(Document layout detection data)
╔══
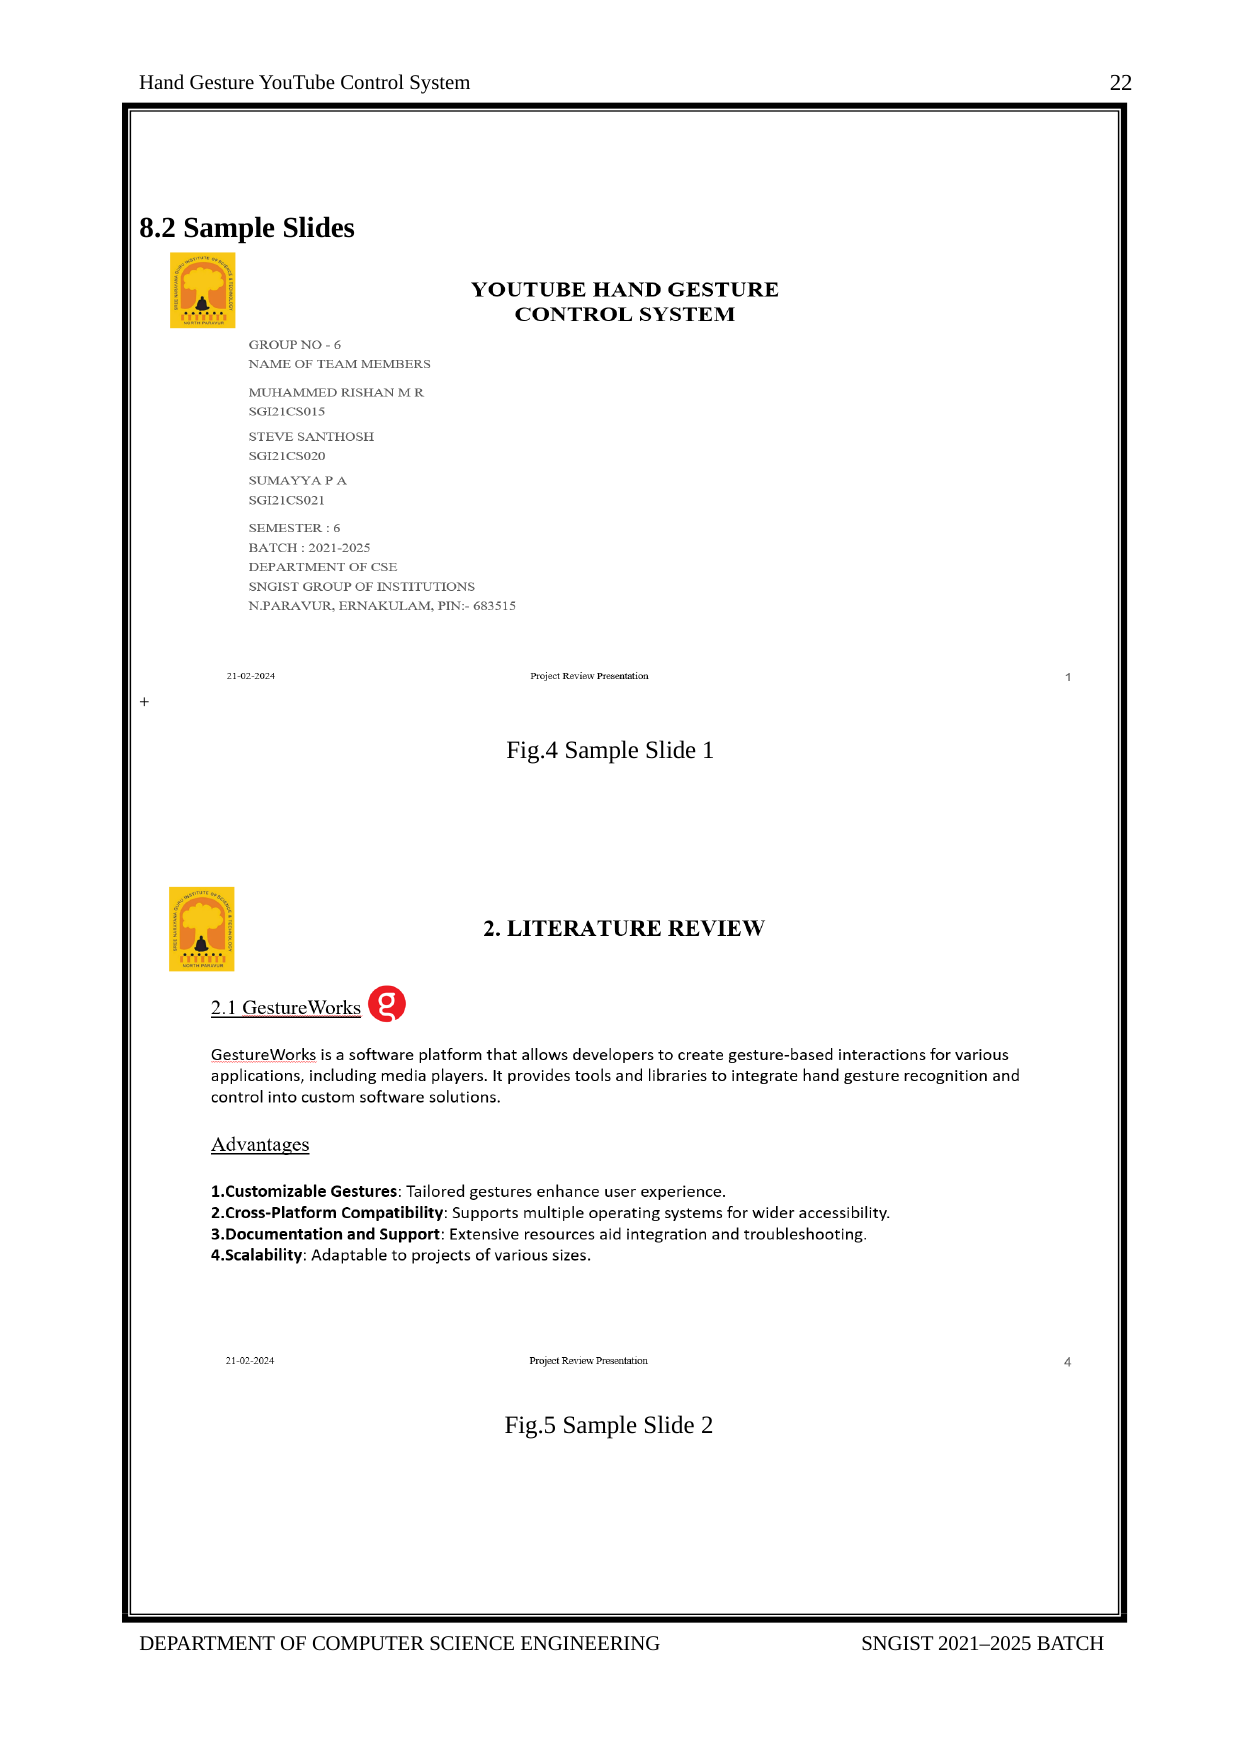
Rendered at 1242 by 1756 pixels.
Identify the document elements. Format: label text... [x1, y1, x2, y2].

text_box [122, 102, 1128, 1623]
picture [156, 249, 1093, 701]
text_box 8.2 Sample Slides [137, 95, 503, 102]
picture [154, 877, 1092, 1390]
slide_number SNGIST 2021–2025 BATCH [859, 1629, 1112, 1657]
text_box Fig.4 Sample Slide 1 [504, 731, 725, 764]
text_box Hand Gesture YouTube Control System [137, 66, 509, 94]
text_box Fig.5 Sample Slide 2 [502, 1406, 764, 1439]
text_box 8.2 Sample Slides [137, 112, 503, 243]
text_box 22 [1107, 65, 1143, 95]
text_box + [137, 687, 152, 712]
footer DEPARTMENT OF COMPUTER SCIENCE ENGINEERING [137, 1629, 670, 1657]
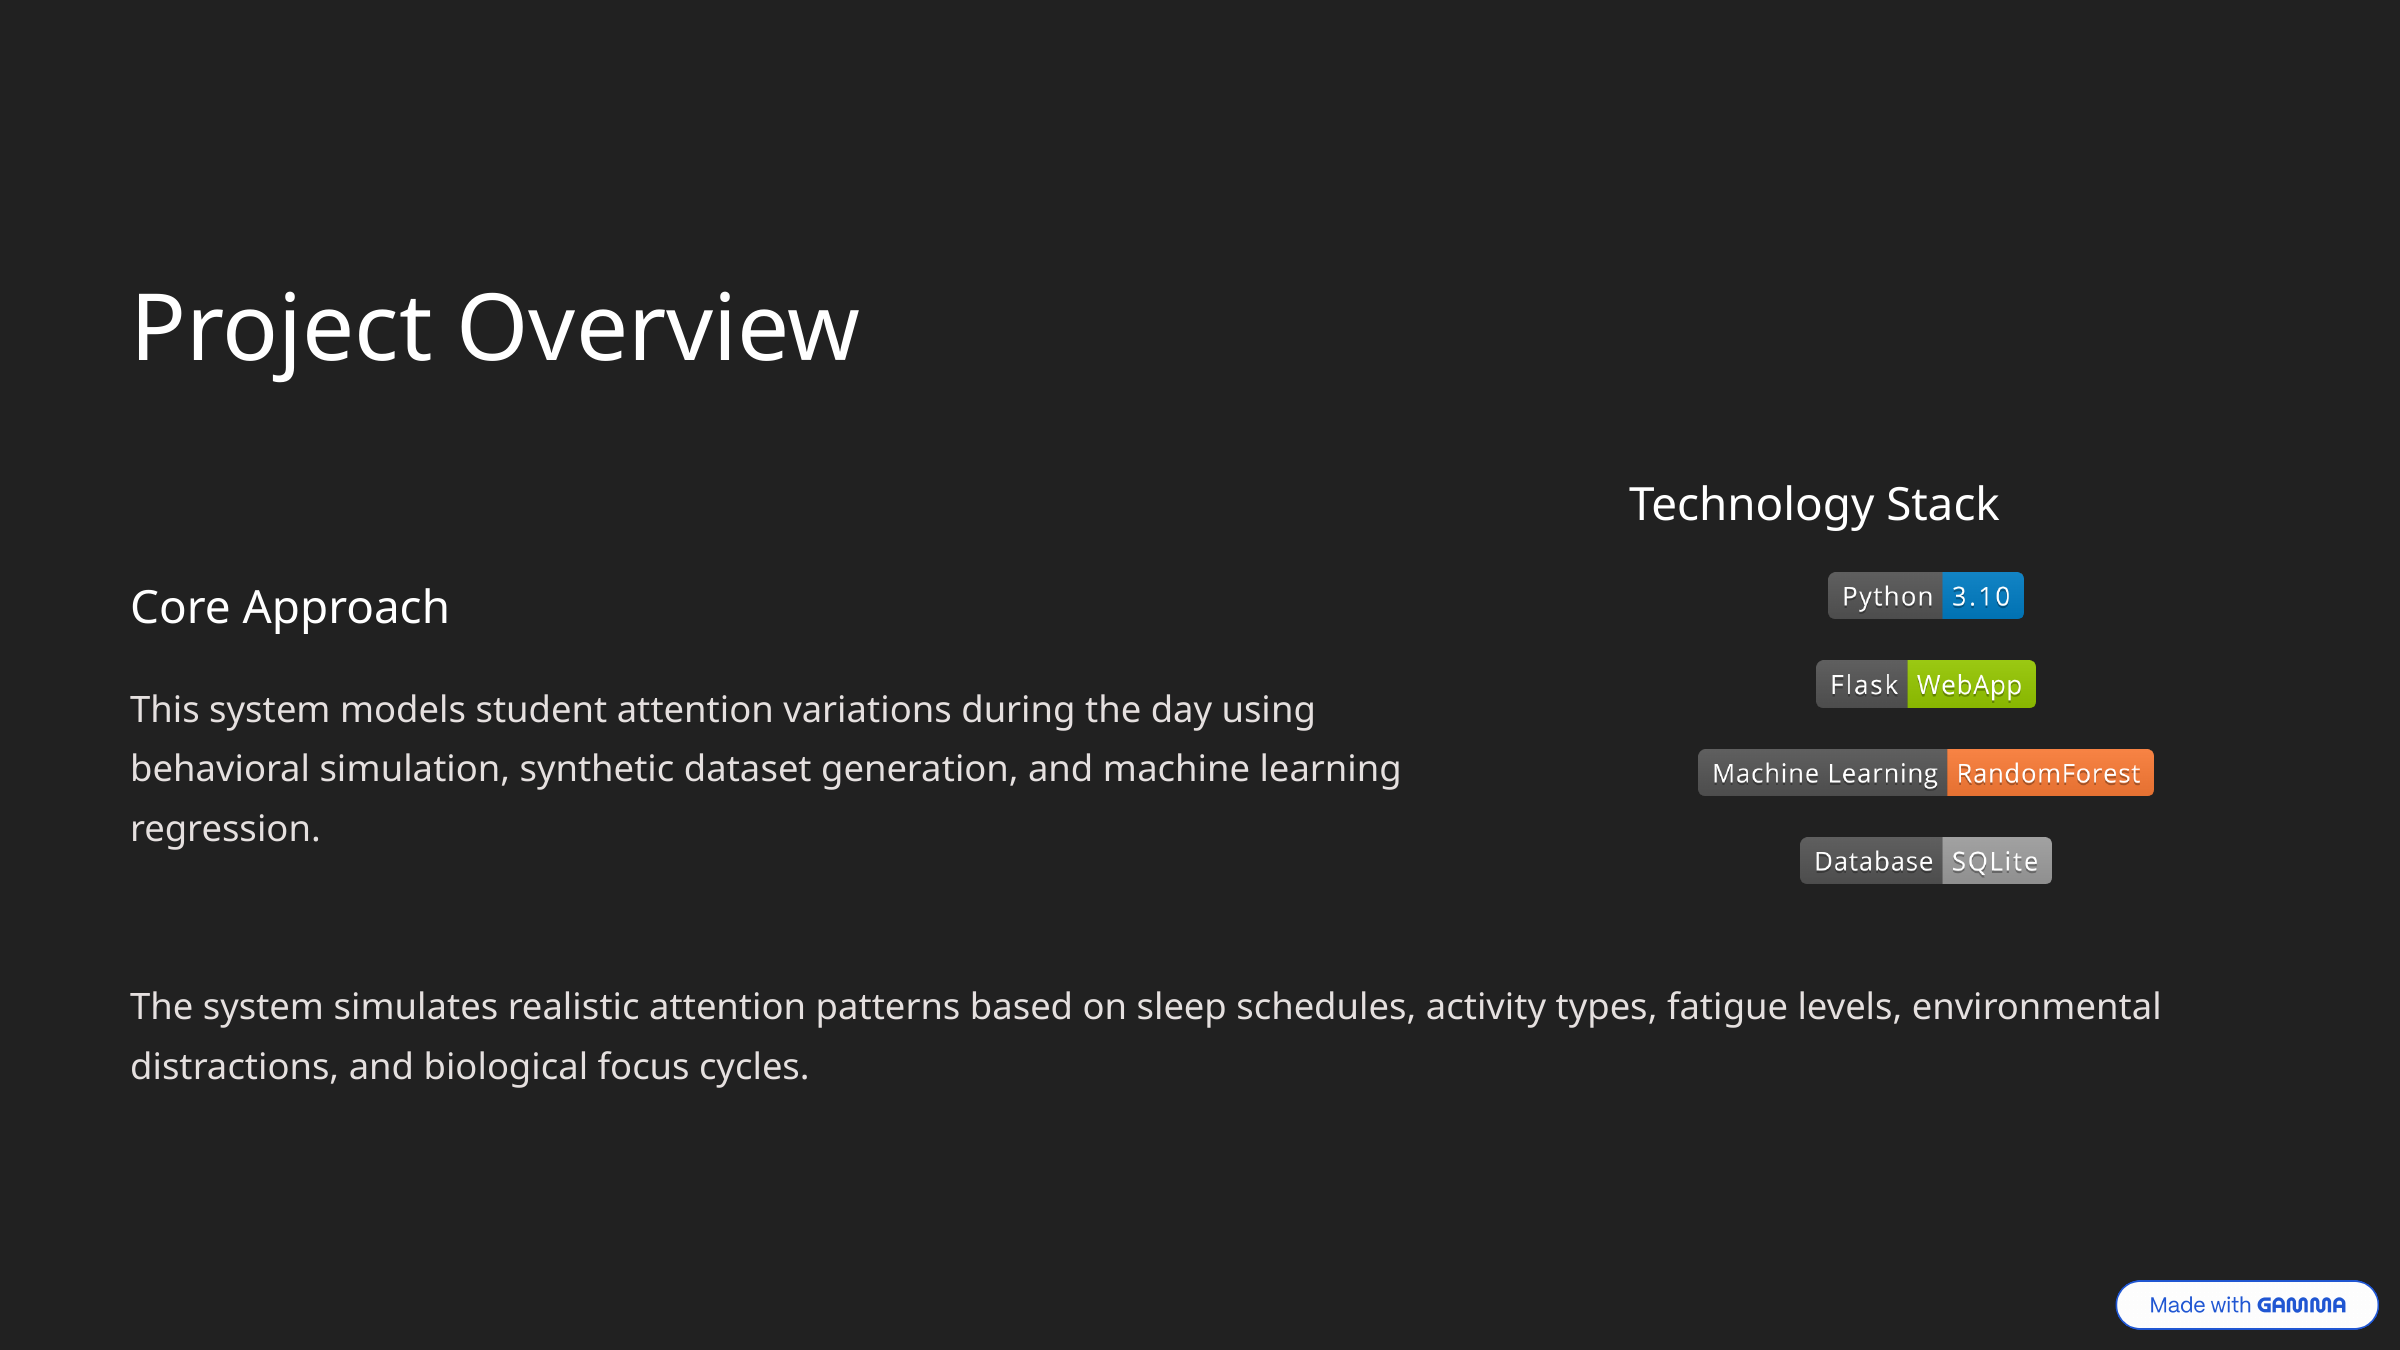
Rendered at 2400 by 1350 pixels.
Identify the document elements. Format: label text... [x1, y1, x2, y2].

picture [2106, 1271, 2389, 1339]
text_box Technology Stack [1581, 472, 2140, 531]
picture [1800, 837, 2052, 884]
text_box This system models student attention variations during the day using behavioral simulation, synthetic dataset generation, and machine learning regression. [130, 670, 1490, 790]
picture [1698, 749, 2154, 796]
text_box Project Overview [130, 263, 1061, 380]
picture [1816, 660, 2036, 708]
text_box Core Approach [130, 575, 596, 634]
text_box The system simulates realistic attention patterns based on sleep schedules, activity types, fatigue levels, environmental distractions, and biological focus cycles. [130, 967, 2270, 1087]
picture [1828, 572, 2024, 619]
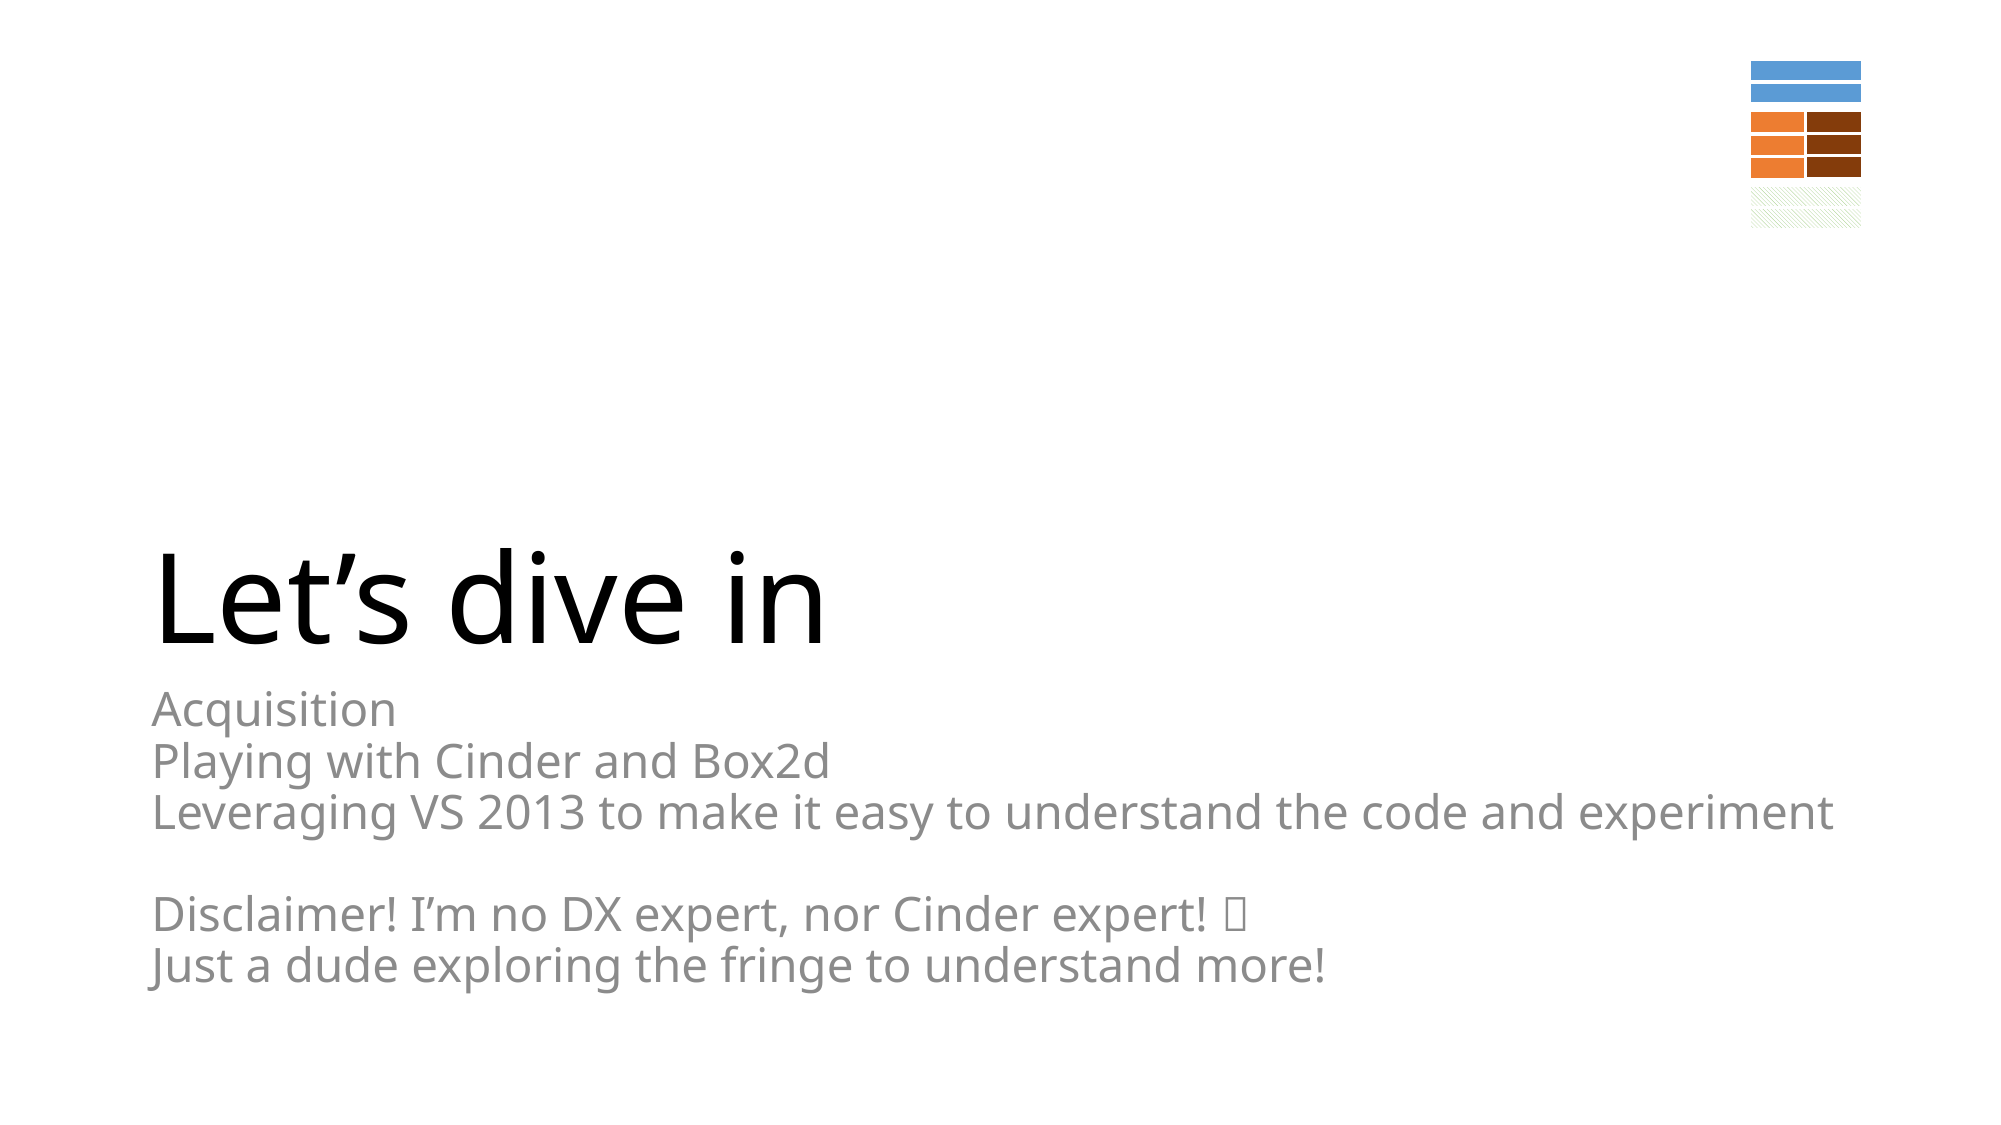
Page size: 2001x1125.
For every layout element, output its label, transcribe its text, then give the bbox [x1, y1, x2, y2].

title Let’s dive in [136, 280, 1862, 678]
list Acquisition Playing with Cinder and Box2d Leveraging VS 2013 to make it easy to understand the code and experiment Disclaimer! I’m no DX expert, nor Cinder expert!  Just a dude exploring the fringe to understand more! [136, 678, 1862, 1055]
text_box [1748, 59, 1863, 230]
╚══
- What you are asked to do
Your reply should be one number: how many lines in the records contain "Rendered".

- Answer to the problem
2